[Image and design file data]

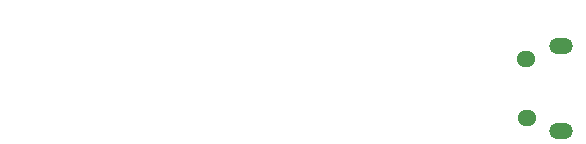
<source format=gbs>
G04 Layer_Color=16711935*
%FSLAX25Y25*%
%MOIN*%
G70*
G01*
G75*
%ADD141O,0.06306X0.05321*%
%ADD142O,0.07880X0.05223*%
%ADD143C,0.00598*%
D141*
X262383Y104431D02*
D03*
X262186Y124116D02*
D03*
D142*
X273800Y100100D02*
D03*
X273798Y128446D02*
D03*
D143*
X91813Y142487D02*
D03*
X96538D02*
D03*
X101262D02*
D03*
X105987D02*
D03*
X91813Y137762D02*
D03*
X96538D02*
D03*
X101262D02*
D03*
X105987D02*
D03*
X91813Y133038D02*
D03*
X96538D02*
D03*
X101262D02*
D03*
X105987D02*
D03*
X91813Y128313D02*
D03*
X96538D02*
D03*
X101262D02*
D03*
X105987D02*
D03*
X190263Y101300D02*
D03*
X198137D02*
D03*
X194200Y97363D02*
D03*
Y105237D02*
D03*
Y101300D02*
D03*
M02*

</source>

--- YOUR INSTRUCTIONS ---
Each line in the records above should be reproduced exactly; images are not copied.

--- RESPONSE BELOW ---
<source format=gbs>
G04 Layer_Color=16711935*
%FSLAX25Y25*%
%MOIN*%
G70*
G01*
G75*
%ADD141O,0.06306X0.05321*%
%ADD142O,0.07880X0.05223*%
%ADD143C,0.00598*%
D141*
X262383Y104431D02*
D03*
X262186Y124116D02*
D03*
D142*
X273800Y100100D02*
D03*
X273798Y128446D02*
D03*
D143*
X91813Y142487D02*
D03*
X96538D02*
D03*
X101262D02*
D03*
X105987D02*
D03*
X91813Y137762D02*
D03*
X96538D02*
D03*
X101262D02*
D03*
X105987D02*
D03*
X91813Y133038D02*
D03*
X96538D02*
D03*
X101262D02*
D03*
X105987D02*
D03*
X91813Y128313D02*
D03*
X96538D02*
D03*
X101262D02*
D03*
X105987D02*
D03*
X190263Y101300D02*
D03*
X198137D02*
D03*
X194200Y97363D02*
D03*
Y105237D02*
D03*
Y101300D02*
D03*
M02*

</source>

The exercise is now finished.